Once a given observation is queried from Povcalnet, the estimated parameters are recovered and stored. An auxiliary ado file carries out all this, "lorenz_query.ado". The extraction is close to a web scrapping process. Using regular expressions, each of the values of interest is stored and returned as a scalar.

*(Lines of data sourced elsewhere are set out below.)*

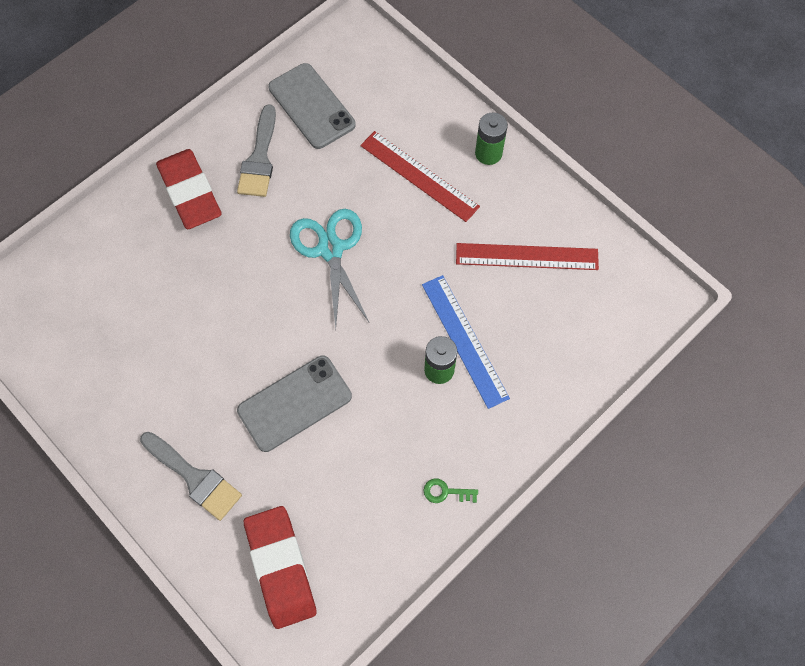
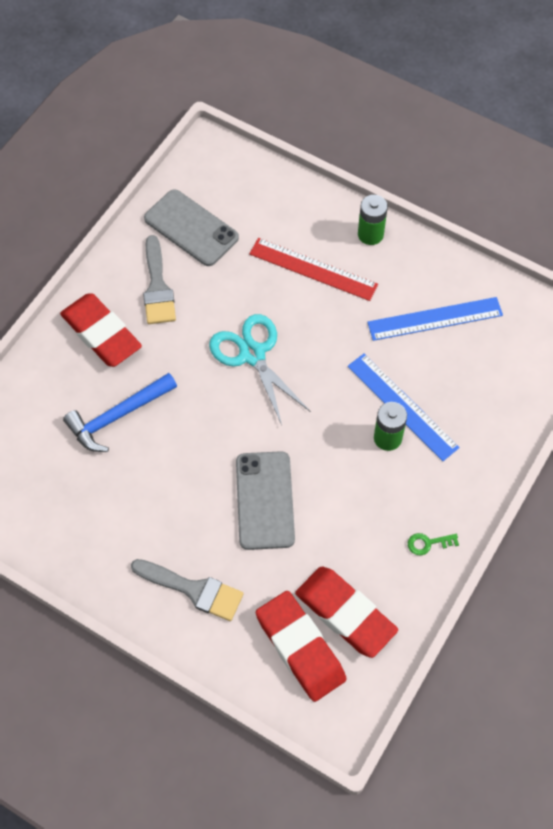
camera: 15 degrees left, 5 degrees down
grey phone [237,356,352,452] -> grey phone turned 45 degrees counterclockwise [236,451,295,550]
red ruler [456,243,599,270] -> blue ruler [367,297,503,341]
none -> blue hammer [63,373,177,452]
none -> red eraser [295,567,398,658]

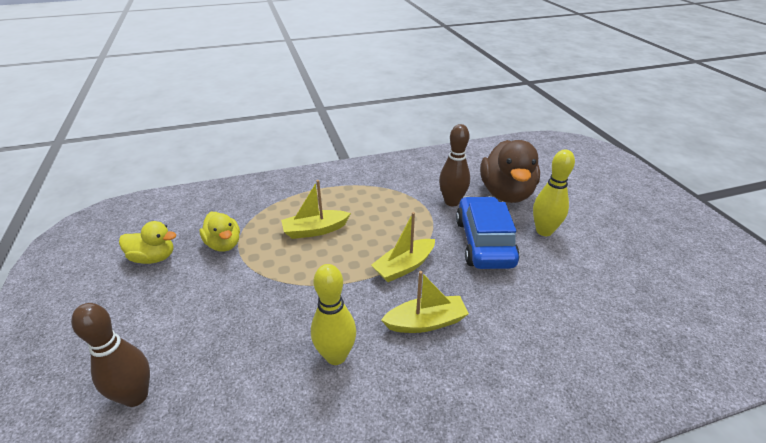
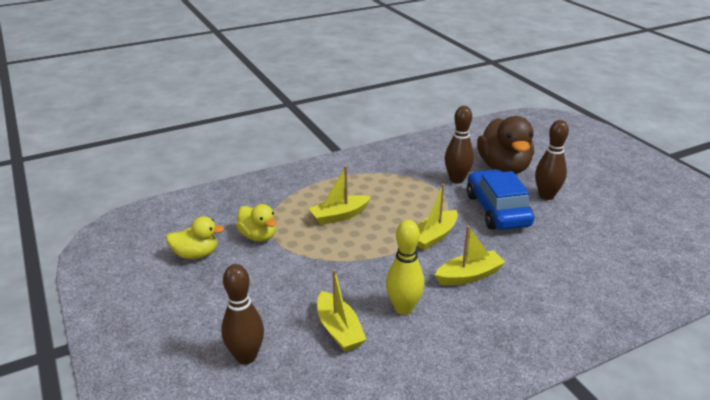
camera: 10 degrees left, 5 degrees down
yellow bowling pin [533,150,575,236] -> brown bowling pin [535,120,569,200]
none -> yellow boat [317,269,367,352]

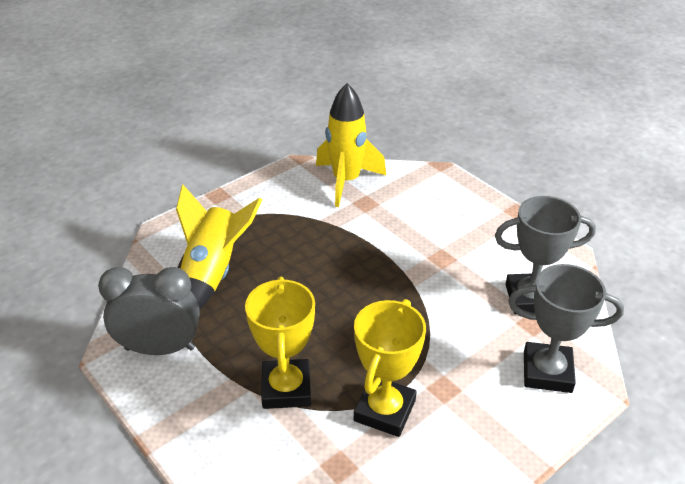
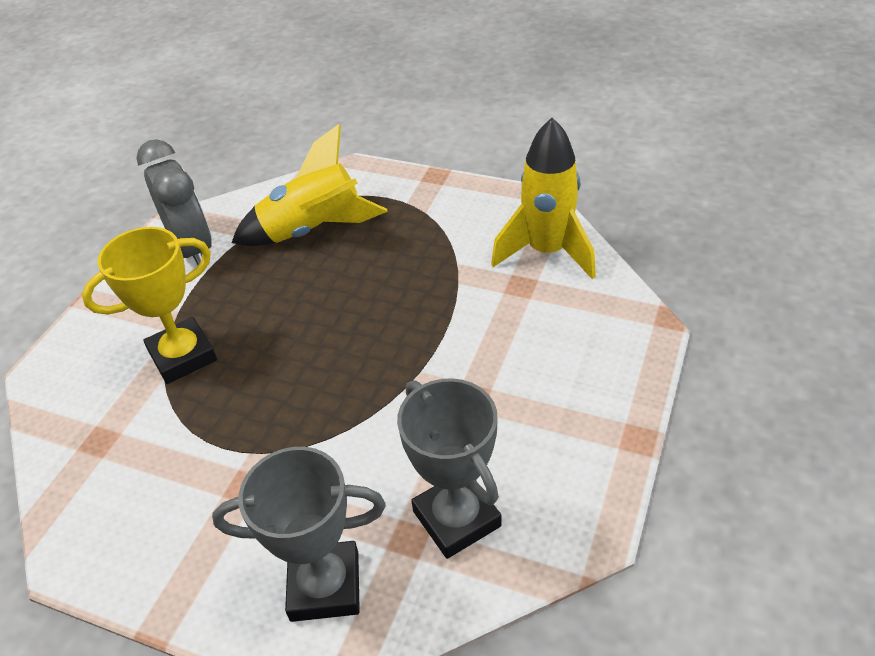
camera: 65 degrees right, 5 degrees up
yellow trophy [354,299,426,437] -> none
grey trophy [508,264,624,393] -> grey trophy turned 75 degrees counterclockwise [212,447,386,622]

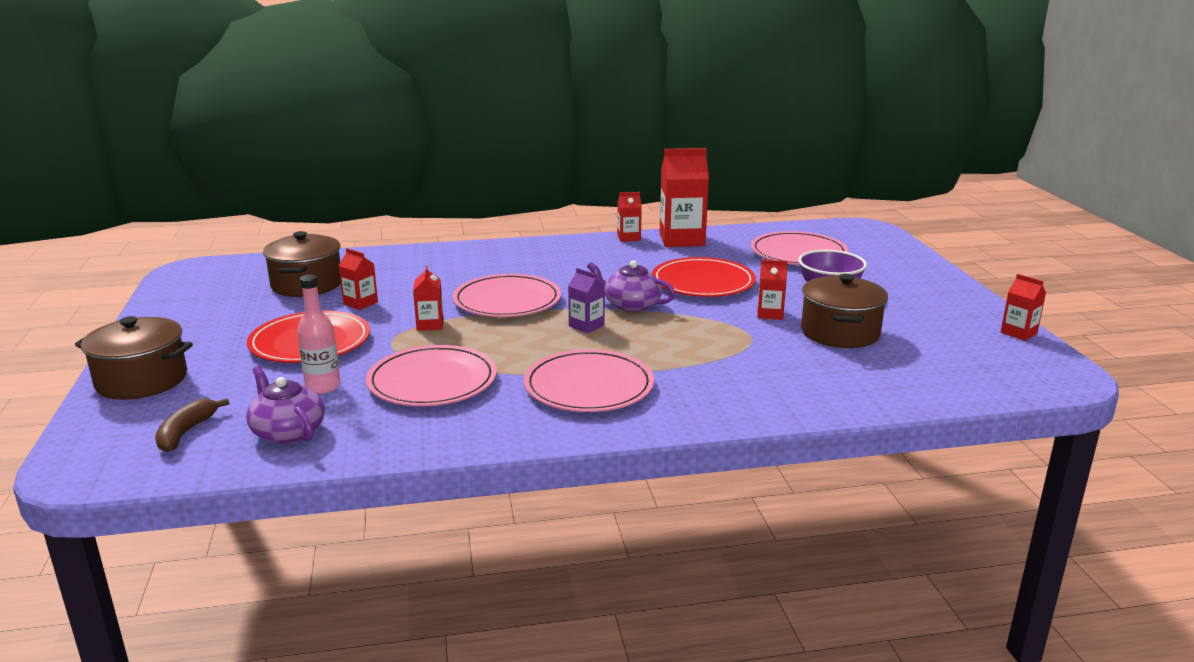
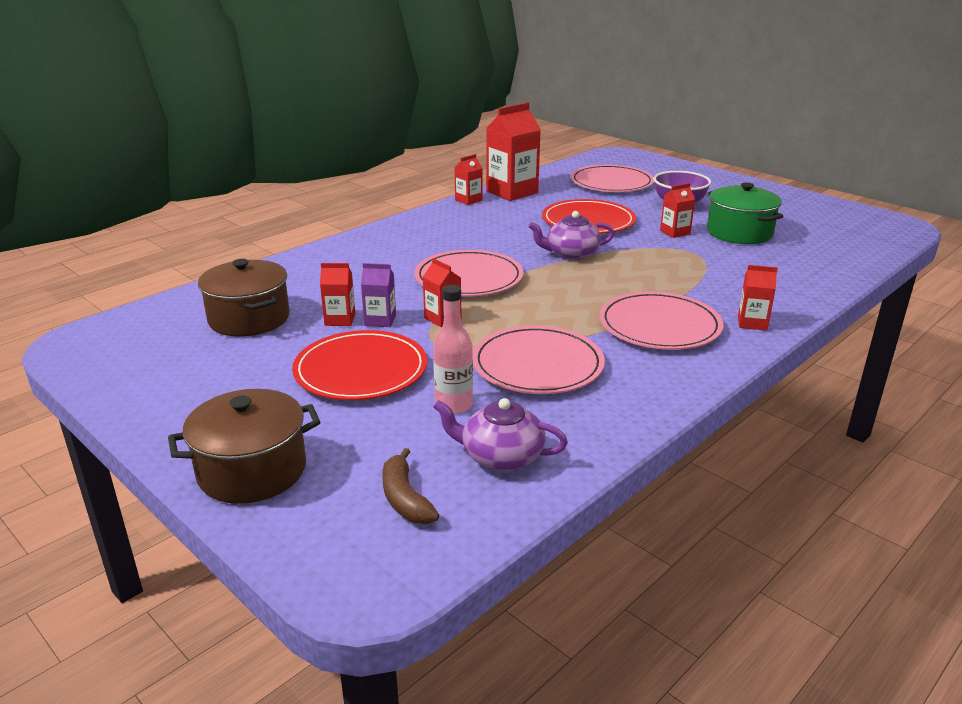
camera: 35 degrees left, 5 degrees up
purple carton [568,268,605,333] -> purple carton moved to [361,263,396,327]
brown pot [801,274,888,348] -> green pot [707,183,783,244]
red carton [1000,274,1046,341] -> red carton moved to [738,265,778,331]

For example, the piece of code that recovers the Lorenz estimates is as follows:
```{stata, eval = FALSE}
foreach sec in GQ beta final {
if regexm(`sec'," A[ ]+([0-9|\.|-]+)") scalar `sec'c_A = regexs(1)
if regexm(`sec'," B[ ]+([0-9|\.|-]+)") scalar `sec'c_B = regexs(1)
if regexm(`sec'," C[ ]+([0-9|\.|-]+)") scalar `sec'c_C = regexs(1)
if ("`sec'" == "beta"){
if regexm(`sec'," Theta:[ ]+([0-9|\.|-]+)") scalar `sec'_theta = regexs(1)
if regexm(`sec'," Gamma:[ ]+([0-9|\.|-]+)") scalar `sec'_gamma = regexs(1)
if regexm(`sec'," Delta:[ ]+([0-9|\.|-]+)") scalar `sec'_delta = regexs(1)
}
```
2. Estimate the slope parameters
The following code estimates the slope parameters:
```{stata, eval = FALSE}
foreach cv of local cover{
loc cvl = substr("`cv'", 1,1) // level_sufix
// - Create parameters to calculate the slope of the GQ lorenz curve
scalar e_`cvl' = -(`=scalar(GQcoeffA_`cvl')' + `=scalar(GQcoeffB_`cvl')' + `=scalar(GQcoeffC_`cvl')' + 1)
scalar m_`cvl' = (`=scalar(GQcoeffB_`cvl')')^2 - 4*`=scalar(GQcoeffA_`cvl')'
scalar n_`cvl' =2*`=scalar(GQcoeffB_`cvl')'*`=scalar(e_`cvl')'-4*`=scalar(GQcoeffC_`cvl')'
scalar r_`cvl' =((`=scalar(n_`cvl')')^2-4*`=scalar(m_`cvl')'*((`=scalar(e_`cvl')')^2))^(0.5)
// - Convert GQ mean from monthly to daily
scalar GQmean_`cvl' = `=scalar(GQmean_`cvl')' * 12 / 365
scalar betamean_`cvl' = `=scalar(betamean_`cvl')' * 12 / 365
}
```
Notice that these parameters are created using the parameters delivered by the API. Namely, all the scalars, which name starts by GQcoeff, in the previous chunck of code.
3. Simulate the data
For each coverage level, urban and rural, 100 000 observations are simulated; and the observations' weights are simply the population by coverage level.
```{stata, eval = FALSE}
clear
set type double
set seed 12345
scalar nobs=100000
scalar first=1/(2*`=nobs')
scalar last=1-(1/(2*`=nobs'))
set obs `=nobs'
range _F `=first' `=last'
```
Now using the slope parameters previously calculated the Lorenz curve, the simulated incomes are calculated in the following lines:
```{stata, eval = FALSE}
** Calculate the slope of GQ lorenz curve and income (= mu * slope of LC)
gen double x_F_GQ = `=scalar(GQmean_`cvl')'*(-(`=scalar(GQcoeffB_`cvl')')/2 -(2*`=scalar(m_`cvl')'*(_F)+`=scalar(n_`cvl')')*(`=scalar(m_`cvl')'*(_F)^2+`=scalar(n_`cvl')'*(_F)+(`=scalar(e_`cvl')')^2)^(-0.5)/4)
** Calculate the slope of beta lorenz curve and income (= mu * slope of LC)
gen double x_F_beta = `=scalar(betamean_`cvl')'*(1-`=scalar(betatheta_`cvl')'*((_F)^`=scalar(betagamma_`cvl')')*((1-(_F))^`=scalar(betadelta_`cvl')')*((`=scalar(betagamma_`cvl')'/(_F)) - (`=scalar(betadelta_`cvl')'/(1-(_F)))))
```
The simlated incomes are just the mean times the Lorenz curve slope, for both the linear and cuadratic approach.
Once this is calculated, only the weights (population) and simulated income values are kept in memory. This is it, that's the simulated data used we use.